● **TUGAS ANDA**
a) Sebutkan semua nama tempat geografis yang muncul dalam teks bacaan.
b) Tampilkan bagian teks bacaan persis seperti aslinya, mulai dari "Dia adalah imam" turun sampai "imam Ars ini.".
c) Terjemahkan kalimat dari teks bacaan ini ke dalam bahasa Inggris: "Begitu memikat pesona imam ini sampai pada abad ini pun gemanya masih terdengar."

● **TEKS BACAAN**
| Penulis: Deodatus Kolek
Di hari peringatan St. Yohanes Maria Vianney tahun ini saya ingin berbagi refleksi. Judul di atas keluar dari mulut Santo Vianney.
Dia adalah imam suci yang bertugas dan meninggal 4 Agustus 1859 di Ars-Perancis. Begitu memikat pesona imam ini sampai pada abad ini pun gemanya masih terdengar. Bahkan tahun 2009, Paus Benediktus XVI menetapkan sebagai Tahun Imam untuk mengingat 150 tahun wafatnya imam Ars ini.
Pesona keteladanan Yohanes Vianney tidak lepas dari nasihat uskupnya pada saat dia tahbisan: “Gereja tidak hanya menginginkan imam yang terpelajar, tetapi terutama imam yang suci”. Nasihat uskupnya ini begitu menggelora dalam diri Yohanes Vianney. Dia ditugaskan di tempat yang jauh dari kemapanan dan mendapatkan kemapanan kesucian yang begitu jauh.
Jika Anda sebagai umat awam ditanyai, apakah Anda memilih imam terpelajar atau imam yang suci? Apa jawaban Anda? Terpelajar? atau suci? atau dua-duanya? Dulu waktu saya di Malang, rektor kami yang baru dilantik membuat sebuah pernyataan dan terus diulang selama dia bertugas, “Saat ini Gereja membutuhkan imam yang pandai dan suci”. Pernyataan ini berpengaruh kepada semua frater.

● **DATA KAJIAN**
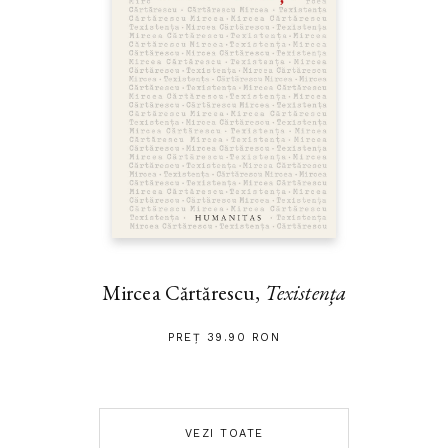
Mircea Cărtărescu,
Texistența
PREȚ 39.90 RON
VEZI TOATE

...

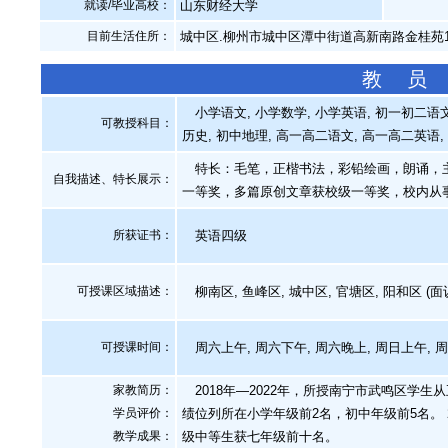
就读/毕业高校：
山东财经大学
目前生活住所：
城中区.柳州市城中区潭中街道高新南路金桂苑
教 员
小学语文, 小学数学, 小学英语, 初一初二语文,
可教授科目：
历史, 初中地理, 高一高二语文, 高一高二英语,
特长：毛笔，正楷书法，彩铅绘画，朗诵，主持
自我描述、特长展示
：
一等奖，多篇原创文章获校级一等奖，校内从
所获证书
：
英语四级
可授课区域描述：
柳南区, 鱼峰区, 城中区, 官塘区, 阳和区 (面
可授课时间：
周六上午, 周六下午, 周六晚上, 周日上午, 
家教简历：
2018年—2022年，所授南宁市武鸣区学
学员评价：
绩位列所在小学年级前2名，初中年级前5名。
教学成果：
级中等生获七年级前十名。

● **JAWABAN TUGAS**
a) Ars, Perancis, Malang

b)
Dia adalah imam suci yang bertugas dan meninggal 4 Agustus 1859 di Ars-Perancis. Begitu memikat pesona imam ini sampai pada abad ini pun gemanya masih terdengar. Bahkan tahun 2009, Paus Benediktus XVI menetapkan sebagai Tahun Imam untuk mengingat 150 tahun wafatnya imam Ars ini.

c) So captivating was the charm of this priest that even in this century its echo can still be heard.